Records supplied ▸

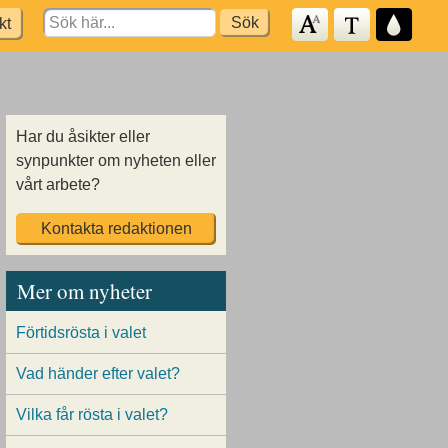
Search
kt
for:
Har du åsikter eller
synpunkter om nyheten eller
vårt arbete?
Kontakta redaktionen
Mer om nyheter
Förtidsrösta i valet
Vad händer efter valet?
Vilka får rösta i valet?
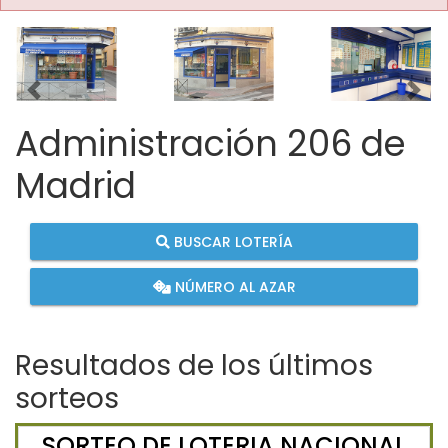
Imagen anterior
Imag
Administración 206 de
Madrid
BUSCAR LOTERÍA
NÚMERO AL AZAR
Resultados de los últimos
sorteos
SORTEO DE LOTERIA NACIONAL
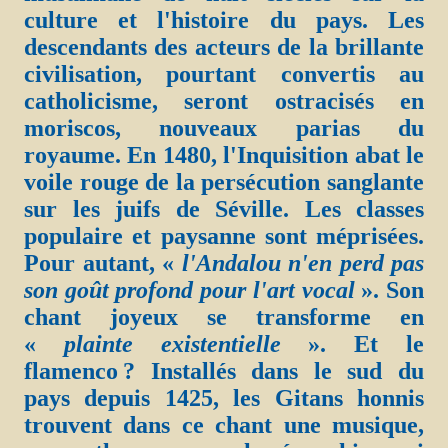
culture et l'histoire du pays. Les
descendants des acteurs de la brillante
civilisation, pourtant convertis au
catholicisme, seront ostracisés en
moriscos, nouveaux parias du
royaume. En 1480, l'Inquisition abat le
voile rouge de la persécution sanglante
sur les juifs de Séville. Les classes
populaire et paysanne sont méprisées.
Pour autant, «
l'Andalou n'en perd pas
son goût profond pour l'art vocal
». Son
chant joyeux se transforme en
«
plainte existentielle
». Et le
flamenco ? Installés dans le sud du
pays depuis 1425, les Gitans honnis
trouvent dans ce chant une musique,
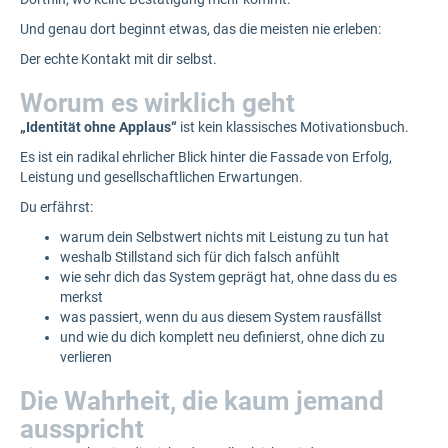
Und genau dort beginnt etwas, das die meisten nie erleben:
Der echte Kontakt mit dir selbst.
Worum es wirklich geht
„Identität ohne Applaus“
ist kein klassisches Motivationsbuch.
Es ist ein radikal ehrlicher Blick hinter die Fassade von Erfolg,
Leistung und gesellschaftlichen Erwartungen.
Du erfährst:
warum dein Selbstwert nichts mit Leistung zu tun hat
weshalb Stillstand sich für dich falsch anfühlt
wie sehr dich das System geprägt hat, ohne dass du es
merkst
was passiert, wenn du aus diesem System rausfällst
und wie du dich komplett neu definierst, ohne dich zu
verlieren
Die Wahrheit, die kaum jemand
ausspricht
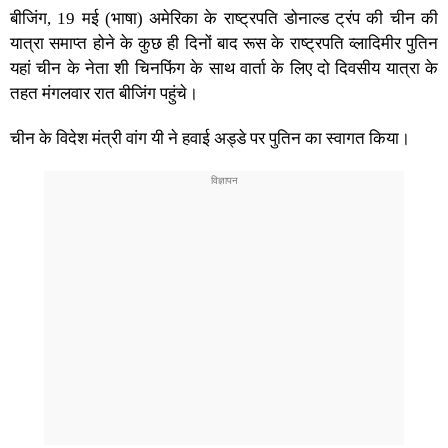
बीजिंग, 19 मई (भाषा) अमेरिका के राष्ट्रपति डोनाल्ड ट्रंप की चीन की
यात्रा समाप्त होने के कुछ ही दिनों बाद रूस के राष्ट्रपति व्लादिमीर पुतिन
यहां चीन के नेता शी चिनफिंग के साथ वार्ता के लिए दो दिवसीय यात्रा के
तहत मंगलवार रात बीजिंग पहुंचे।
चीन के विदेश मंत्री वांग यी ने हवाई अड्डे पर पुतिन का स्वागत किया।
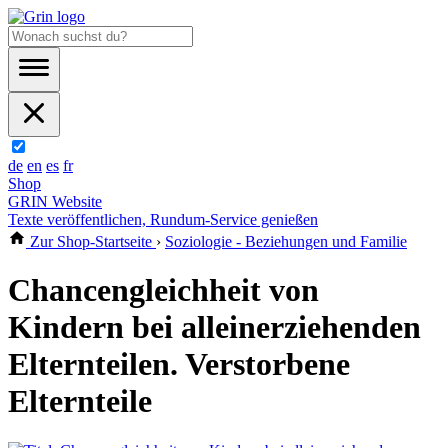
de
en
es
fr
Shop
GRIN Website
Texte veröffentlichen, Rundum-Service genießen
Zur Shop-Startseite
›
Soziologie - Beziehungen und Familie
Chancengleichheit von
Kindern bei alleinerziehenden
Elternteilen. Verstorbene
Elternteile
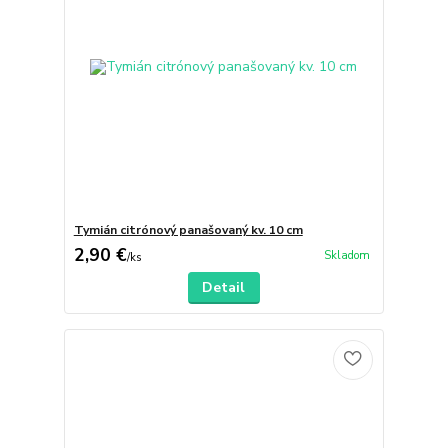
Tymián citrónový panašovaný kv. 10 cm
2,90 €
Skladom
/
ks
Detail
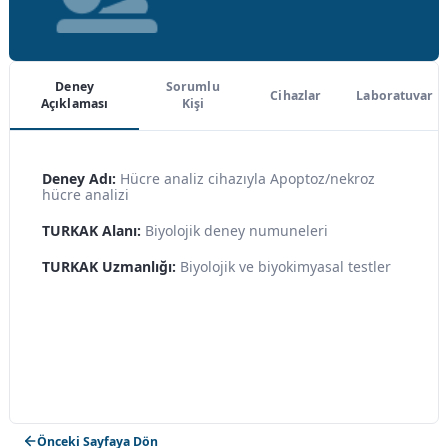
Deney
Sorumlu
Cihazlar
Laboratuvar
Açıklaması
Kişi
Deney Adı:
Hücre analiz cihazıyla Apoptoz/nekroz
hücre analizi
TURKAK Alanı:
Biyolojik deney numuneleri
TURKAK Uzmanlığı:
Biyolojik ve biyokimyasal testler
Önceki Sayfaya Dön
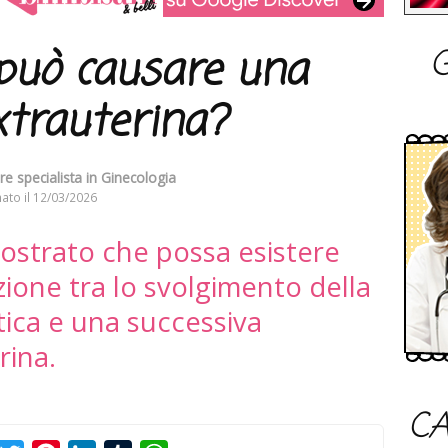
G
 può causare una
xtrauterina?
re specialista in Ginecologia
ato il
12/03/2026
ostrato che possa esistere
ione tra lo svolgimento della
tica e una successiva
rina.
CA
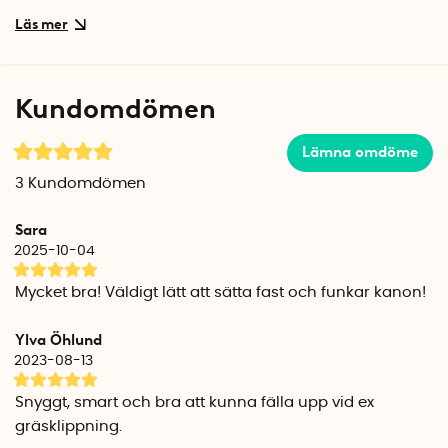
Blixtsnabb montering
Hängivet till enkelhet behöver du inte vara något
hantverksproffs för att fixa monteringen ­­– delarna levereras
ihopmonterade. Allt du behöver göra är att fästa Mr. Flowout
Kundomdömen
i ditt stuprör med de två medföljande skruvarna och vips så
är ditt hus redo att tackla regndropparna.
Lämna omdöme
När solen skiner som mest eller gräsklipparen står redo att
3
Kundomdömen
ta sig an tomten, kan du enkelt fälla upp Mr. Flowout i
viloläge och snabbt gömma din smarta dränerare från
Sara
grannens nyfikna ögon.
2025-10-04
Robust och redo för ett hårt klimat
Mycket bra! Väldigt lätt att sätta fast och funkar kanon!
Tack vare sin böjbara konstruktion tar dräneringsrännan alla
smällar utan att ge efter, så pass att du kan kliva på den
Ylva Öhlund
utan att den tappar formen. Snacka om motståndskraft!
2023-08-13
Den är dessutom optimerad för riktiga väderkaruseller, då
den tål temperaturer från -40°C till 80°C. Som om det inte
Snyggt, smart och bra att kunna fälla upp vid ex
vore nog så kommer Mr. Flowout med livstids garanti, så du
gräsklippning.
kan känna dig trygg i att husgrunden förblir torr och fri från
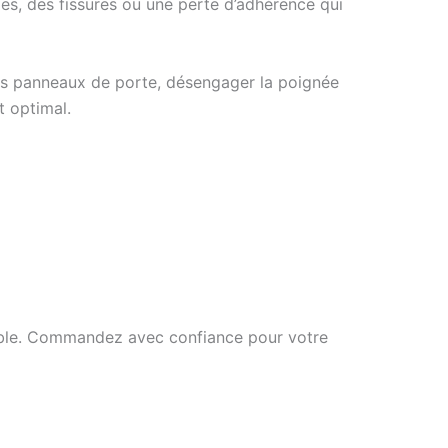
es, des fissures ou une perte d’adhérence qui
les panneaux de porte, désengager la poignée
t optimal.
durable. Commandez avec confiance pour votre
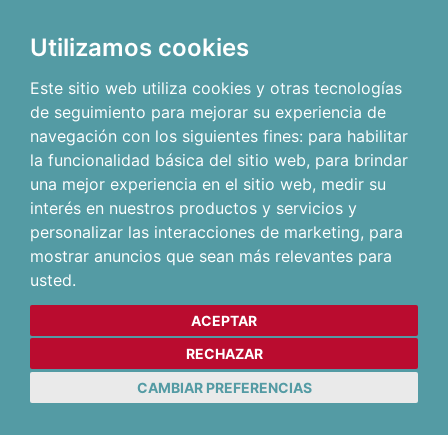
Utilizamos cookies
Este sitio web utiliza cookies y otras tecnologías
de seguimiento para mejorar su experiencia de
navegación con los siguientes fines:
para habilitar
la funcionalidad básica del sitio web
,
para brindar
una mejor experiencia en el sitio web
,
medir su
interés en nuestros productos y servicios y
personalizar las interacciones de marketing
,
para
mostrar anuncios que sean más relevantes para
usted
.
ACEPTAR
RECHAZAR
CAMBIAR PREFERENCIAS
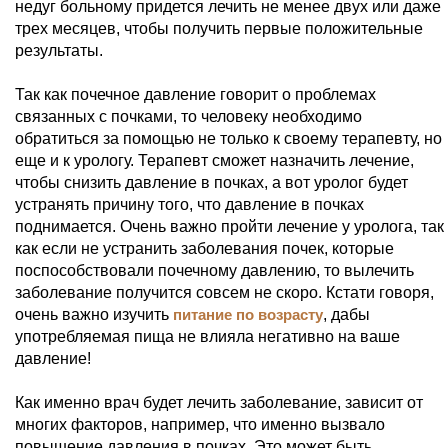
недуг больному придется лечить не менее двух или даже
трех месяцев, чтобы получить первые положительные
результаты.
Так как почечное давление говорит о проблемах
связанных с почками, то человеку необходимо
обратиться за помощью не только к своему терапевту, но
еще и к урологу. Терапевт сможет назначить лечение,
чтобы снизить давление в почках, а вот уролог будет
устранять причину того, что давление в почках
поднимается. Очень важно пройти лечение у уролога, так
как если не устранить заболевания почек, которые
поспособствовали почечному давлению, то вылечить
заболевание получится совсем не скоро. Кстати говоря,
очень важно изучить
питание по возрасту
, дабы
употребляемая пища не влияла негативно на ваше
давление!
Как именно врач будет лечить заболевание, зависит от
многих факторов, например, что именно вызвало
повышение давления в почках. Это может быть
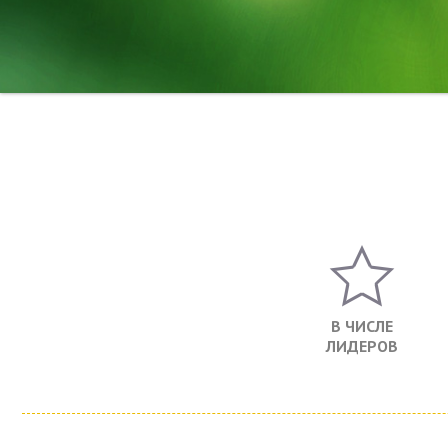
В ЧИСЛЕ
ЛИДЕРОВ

Exercise ▸
Examine the records and pull out every line where the string "cookies" occurs.

Answer for the task ▸
Utilizamos cookies
Este sitio web utiliza cookies y otras tecnologías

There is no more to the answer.